Jan 13, 2014

College Girl's Point of View Part 2

By Ruby S.

Part 1


In the last part, I discussed some of the challenges that come up both as a student and as a Muslimah attending a Western university. Here are some more issues I have dealt with personally.

1) Non-Mahram: Sorry, I can't shake your hands…

Attending school in the West inevitably means attending a co-ed institution, most of the time. Unless you are lucky to go to an all-girls' college (some do exist here!), you will be running into men, whether you mean to or not. First of all, it is allowed to be in a mixed gender environment for the purpose of education. However, this does NOT mean it is okay to flirt and chat with other guys, even if you are in an educational environment. The same rules in dealing with the opposite gender apply here, as well. Which leads to the unavoidable, completely awkward situation of moving your hand away from a guy offering his hand when he meets you. The awkwardness is unavoidable—a solution is to pretend to sneeze into your own hand ;) Joking aside, though…if you take the time to explain to a guy that your religion protects women and that touching is not allowed, he will accept it and respect you. What’s better is that he will also keep his distance—a safe but still friendly distance. In the worst-case scenario, the guy will just avoid you at all costs. But these restrictions in Islam are for the best, and Allah subhaana wa ta’aala knows what is best for us.

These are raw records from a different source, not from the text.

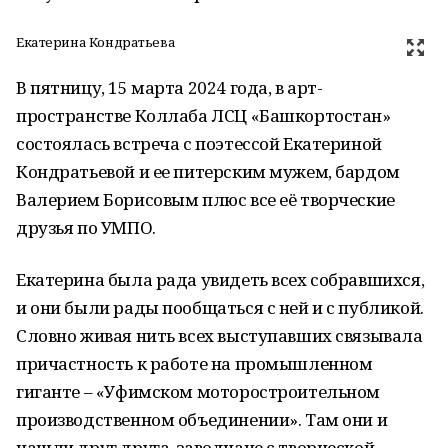
Екатерина Кондратьева
В пятницу, 15 марта 2024 года, в арт-
пространстве Коллаба ЛСЦ «Башкортостан»
состоялась встреча с поэтессой Екатериной
Кондратьевой и ее питерским мужем, бардом
Валерием Борисовым плюс все её творческие
друзья по УМПО.
Екатерина была рада увидеть всех собравшихся,
и они были рады пообщаться с ней и с публикой.
Словно живая нить всех выступавших связывала
причастность к работе на промышленном
гиганте – «Уфимском моторостроительном
производственном объединении». Там они и
нашли друг друга, заводчане с творческой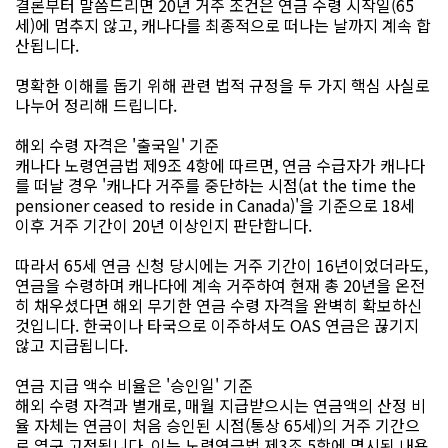
결론부터 말씀드리면 20년 거주 조건은 연금 수령 시작일(65
세)에 멈추지 않고, 캐나다를 최종적으로 떠나는 날까지 계속 합
산됩니다.
명확한 이해를 돕기 위해 관련 법적 규정을 두 가지 핵심 사실로
나누어 정리해 드립니다.
해외 수령 자격은 '출국일' 기준
캐나다 노령연금법 제9조 4항에 따르면, 연금 수급자가 캐나다
를 떠날 경우 '캐나다 거주를 중단하는 시점(at the time the
pensioner ceased to reside in Canada)'을 기준으로 18세
이후 거주 기간이 20년 이상인지 판단합니다.
따라서 65세 연금 신청 당시에는 거주 기간이 16년이었더라도,
연금을 수령하며 캐나다에 계속 거주하여 현재 총 20년을 온전
히 채우셨다면 해외 무기한 연금 수령 자격을 완벽히 확보하신
것입니다. 한국이나 타국으로 이주하셔도 OAS 연금은 끊기지
않고 지급됩니다.
연금 지급 액수 비율은 '승인일' 기준
해외 수령 자격과 별개로, 매월 지급받으시는 연금액의 산정 비
율 자체는 연금이 처음 승인된 시점(통상 65세)의 거주 기간으
로 영구 고정됩니다. 이는 노령연금법 제3조 5항에 명시된 내용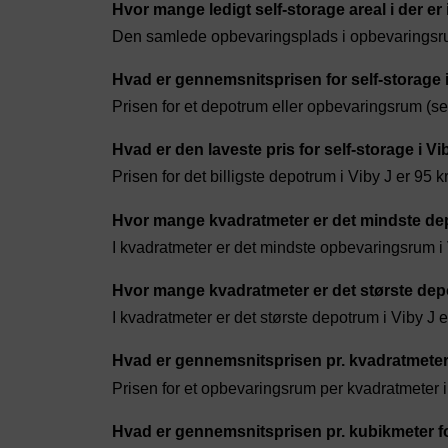
Hvor mange ledigt self-storage areal i der er 
Den samlede opbevaringsplads i opbevaringsrum
Hvad er gennemsnitsprisen for self-storage 
Prisen for et depotrum eller opbevaringsrum (sel
Hvad er den laveste pris for self-storage i Vi
Prisen for det billigste depotrum i Viby J er 95 k
Hvor mange kvadratmeter er det mindste dep
I kvadratmeter er det mindste opbevaringsrum i 
Hvor mange kvadratmeter er det største dep
I kvadratmeter er det største depotrum i Viby J 
Hvad er gennemsnitsprisen pr. kvadratmeter 
Prisen for et opbevaringsrum per kvadratmeter i 
Hvad er gennemsnitsprisen pr. kubikmeter fo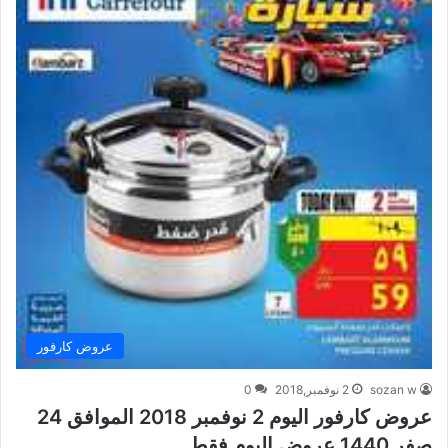
عروض كارفور
sozan w
2 نوفمبر,2018
0
عروض كارفور اليوم 2 نوفمبر 2018 الموافق 24
صفر 1440 عروض اليوم فقط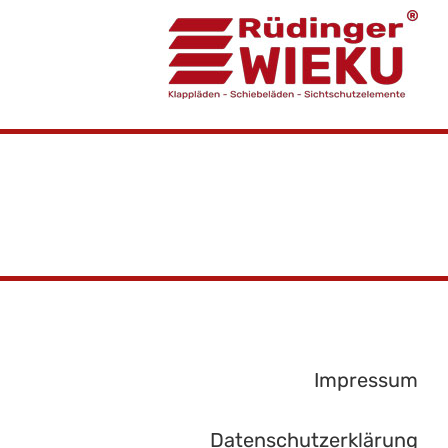
Impressum
Datenschutzerklärung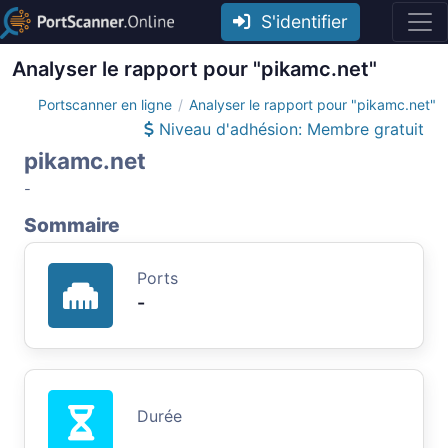
S'identifier
Analyser le rapport pour "pikamc.net"
Portscanner en ligne
Analyser le rapport pour "pikamc.net"
Niveau d'adhésion: Membre gratuit
pikamc.net
-
Sommaire
Ports
-
Durée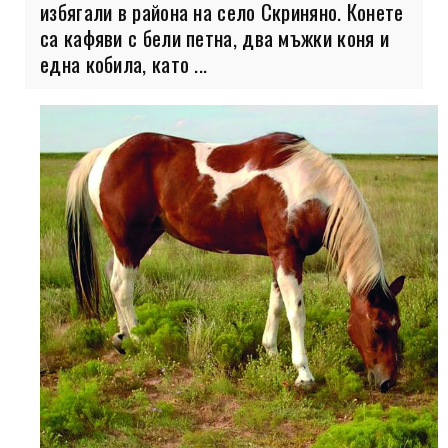
избягали в района на село Скриняно. Конете
са кафяви с бели петна, два мъжки коня и
една кобила, като ...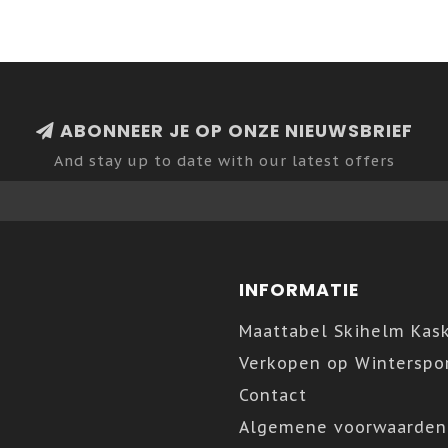
ABONNEER JE OP ONZE NIEUWSBRIEF
And stay up to date with our latest offers
INFORMATIE
Maattabel Skihelm Kas
Verkopen op Winterspor
Contact
Algemene voorwaarden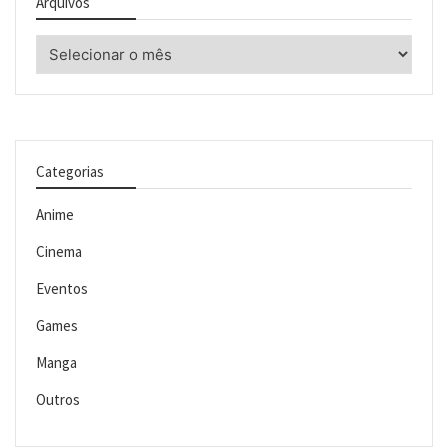
Arquivos
Arquivos
Categorias
Anime
Cinema
Eventos
Games
Manga
Outros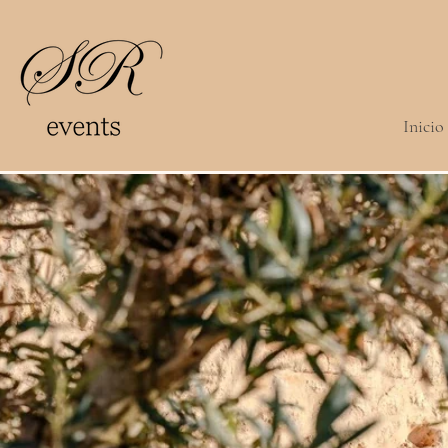
Inicio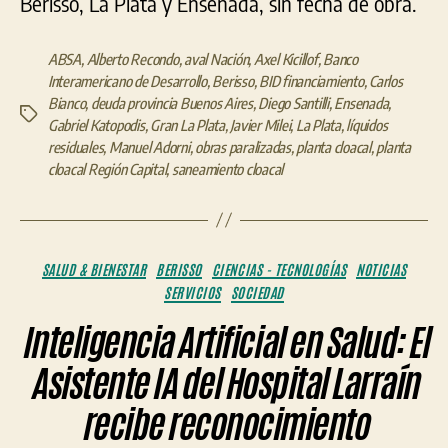
Berisso, La Plata y Ensenada, sin fecha de obra.
ABSA
,
Alberto Recondo
,
aval Nación
,
Axel Kicillof
,
Banco
Interamericano de Desarrollo
,
Berisso
,
BID financiamiento
,
Carlos
Bianco
,
deuda provincia Buenos Aires
,
Diego Santilli
,
Ensenada
,
Etiquetas
Gabriel Katopodis
,
Gran La Plata
,
Javier Milei
,
La Plata
,
líquidos
residuales
,
Manuel Adorni
,
obras paralizadas
,
planta cloacal
,
planta
cloacal Región Capital
,
saneamiento cloacal
Categorías
SALUD & BIENESTAR
BERISSO
CIENCIAS - TECNOLOGÍAS
NOTICIAS
SERVICIOS
SOCIEDAD
Inteligencia Artificial en Salud: El
Asistente IA del Hospital Larraín
recibe reconocimiento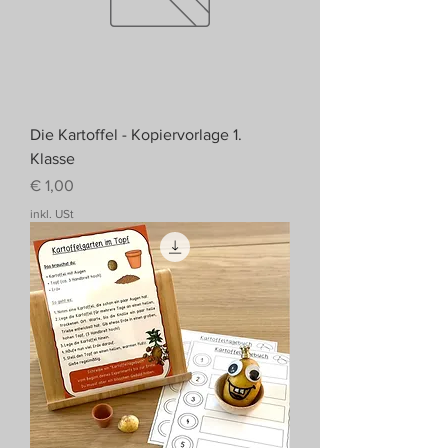
Die Kartoffel - Kopiervorlage 1.
Klasse
Preis
€ 1,00
inkl. USt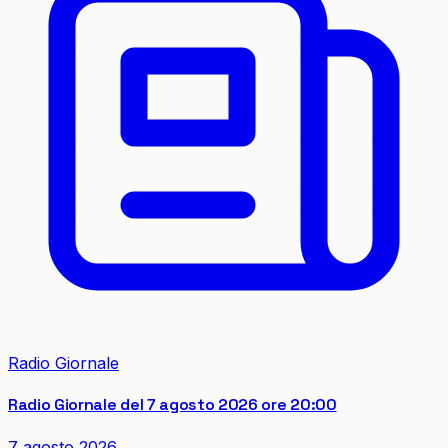
Radio Giornale
Radio Giornale del 7 agosto 2026 ore 20:00
7 agosto 2026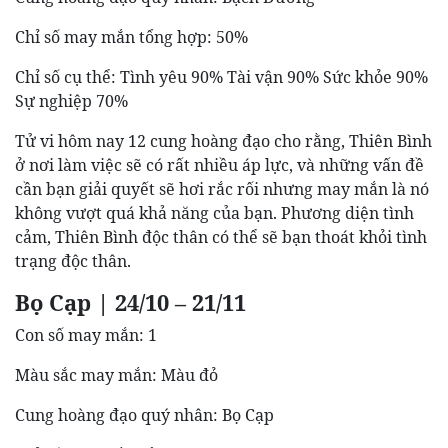
Chỉ số may mắn tổng hợp: 50%
Chỉ số cụ thể: Tình yêu 90% Tài vận 90% Sức khỏe 90%
Sự nghiệp 70%
Tử vi hôm nay 12 cung hoàng đạo cho rằng, Thiên Bình
ở nơi làm việc sẽ có rất nhiều áp lực, và những vấn đề
cần bạn giải quyết sẽ hơi rắc rối nhưng may mắn là nó
không vượt quá khả năng của bạn. Phương diện tình
cảm, Thiên Bình độc thân có thể sẽ bạn thoát khỏi tình
trạng độc thân.
Bọ Cạp | 24/10 – 21/11
Con số may mắn: 1
Màu sắc may mắn: Màu đỏ
Cung hoàng đạo quý nhân: Bọ Cạp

2) Time Management: It’s due TODAY?!

No matter what faith you practice, time management is something that becomes an issue for all college students. In Islam, time is a precious commodity that we as Muslims are blessed with. Time is a means that should be cherished and used wisely. In school, this is especially important: make timelines, write down what is due weekly, and set aside study hours to keep you in check. No one enjoys the feeling of procrastination or having to finish papers at the last minute. So why waste the valuable time you have at school when you can be getting things done? One more note I have learned since attending college is that staying awake after Fajr prayer (Dawn prayer) gives you the chance to get SO much done. There is barakah in that post-sunrise time that’s not found throughout the day again. So make use of the time that you are blessed with, and don’t let the procrastination lifestyle get to you!

3) Food and Weight: restaurant, homemade, or on-the-go

College students are notorious for terrible eating habits: chips, candy bars, pre-packaged foods like Ramen, microwavable dishes, or take out. Constant studying, extracurricular activities, and college life in general takes up so much time that food gets pushed to the back of one’s mind. The good news is that it does not have to be that way! The best solution is to make food at home or in your apartment. Sandwiches, salads, and soups, for example, are excellent for lunches. If you live in a dorm, try narrowing down your food list: keep away from oily, heavy, greasy food. Choose fresher, greener, and more colorful food. Vegetables and fruits should be a priority, as well as whole grains instead of white products. Sugar is okay once in a while, like a cupcake here and there. The trick is not to overdo it. As it goes in the Sunnah: 1/3 for food, 1/3 for water, and 1/3 for air with respect to the stomach. Eat enough for your fill, and choose those food that will fuel you longer: fibrous, colorful, and fresh. 

With these tips in mind, I pray that all college Muslimahs have a productive year and experience.